Michigan: Medical Marijuana Expanded to PTSD Patients
Patients suffering from Post Traumatic Stress Disorder can now be prescribed medical marijuana in Michigan. In a vote that took place earlier this month by members of the Medical Marihuana Review Panel, the expansion of qualified conditions to include PTSD was approved 6 to 2.

Tennessee: Medical Marijuana Bill Under Revision
A bill aimed at legalizing medical marijuana in Tennessee must be revised before receiving additional consideration. House Bill 1385 was stalled in committee last week over verbiage of the bill, specifically because it does not list qualifying conditions.

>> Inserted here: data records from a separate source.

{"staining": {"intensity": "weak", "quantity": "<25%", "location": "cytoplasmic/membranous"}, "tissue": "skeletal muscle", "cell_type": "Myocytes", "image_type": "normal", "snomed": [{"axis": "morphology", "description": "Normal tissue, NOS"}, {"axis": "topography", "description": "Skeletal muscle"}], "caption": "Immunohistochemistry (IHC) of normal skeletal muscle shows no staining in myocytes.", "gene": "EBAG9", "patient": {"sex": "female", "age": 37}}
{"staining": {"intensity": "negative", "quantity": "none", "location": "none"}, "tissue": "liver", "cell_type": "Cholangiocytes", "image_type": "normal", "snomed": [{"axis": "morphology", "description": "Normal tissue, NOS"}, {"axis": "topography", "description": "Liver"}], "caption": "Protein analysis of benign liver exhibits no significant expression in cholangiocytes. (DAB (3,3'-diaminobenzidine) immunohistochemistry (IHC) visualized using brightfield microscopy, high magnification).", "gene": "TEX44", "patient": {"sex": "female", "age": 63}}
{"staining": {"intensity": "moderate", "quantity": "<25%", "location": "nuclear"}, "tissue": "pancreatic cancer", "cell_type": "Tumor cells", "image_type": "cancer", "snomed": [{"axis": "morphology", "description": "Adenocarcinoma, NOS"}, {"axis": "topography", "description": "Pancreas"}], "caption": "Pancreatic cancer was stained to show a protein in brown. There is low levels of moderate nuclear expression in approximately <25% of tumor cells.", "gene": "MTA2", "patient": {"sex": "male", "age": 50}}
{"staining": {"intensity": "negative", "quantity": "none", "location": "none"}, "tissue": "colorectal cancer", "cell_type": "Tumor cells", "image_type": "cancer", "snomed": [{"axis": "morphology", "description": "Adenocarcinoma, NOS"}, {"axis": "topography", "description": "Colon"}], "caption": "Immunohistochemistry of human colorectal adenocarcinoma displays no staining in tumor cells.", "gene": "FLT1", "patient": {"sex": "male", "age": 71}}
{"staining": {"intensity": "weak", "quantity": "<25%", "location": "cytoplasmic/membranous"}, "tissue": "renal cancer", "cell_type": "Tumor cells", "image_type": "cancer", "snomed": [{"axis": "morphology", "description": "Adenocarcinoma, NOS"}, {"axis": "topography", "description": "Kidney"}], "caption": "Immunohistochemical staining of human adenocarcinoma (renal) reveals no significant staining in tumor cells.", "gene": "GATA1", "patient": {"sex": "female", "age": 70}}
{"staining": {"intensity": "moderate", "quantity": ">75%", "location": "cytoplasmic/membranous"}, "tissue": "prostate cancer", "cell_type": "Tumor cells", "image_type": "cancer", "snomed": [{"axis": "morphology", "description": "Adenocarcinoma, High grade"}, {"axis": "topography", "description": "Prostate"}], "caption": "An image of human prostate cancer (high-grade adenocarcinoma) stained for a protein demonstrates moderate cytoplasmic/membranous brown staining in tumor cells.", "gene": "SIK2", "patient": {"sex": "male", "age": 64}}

However, Representative Sherry Jones, the bill’s sponsor, will have an opportunity to make the necessary changes and keep it in play. Jones says she plans to amend the bill and press on. "This is not the ’60s. It's not the ’70s. All the hippies have grown up now. So we need to move forward. We need to move up to 2014 and look at the other 22 states that already use this, that know how to dose it. There are some who have been using it for 16 years.”

The House committee will revisit the bill sometime this week.

Arizona: Medical Research Bill Refused Hearing
Last week, Senator Kimberly Yee said she would not give a bill aimed at launching medical marijuana research a hearing. House Bill 2333 would allocate $6 million in state funding to be used for research purposes. However, Yee says she believes the money would be better suited elsewhere.

“I believe these funds would be better used to educate our general population, especially our youth, about the harms of recreational marijuana,” she said.

Senator Yee recently sponsored Senate Bill 1389, which would make it mandatory for all taxes and fees acquired from the Arizona medical marijuana program to be used to discourage the use of marijuana.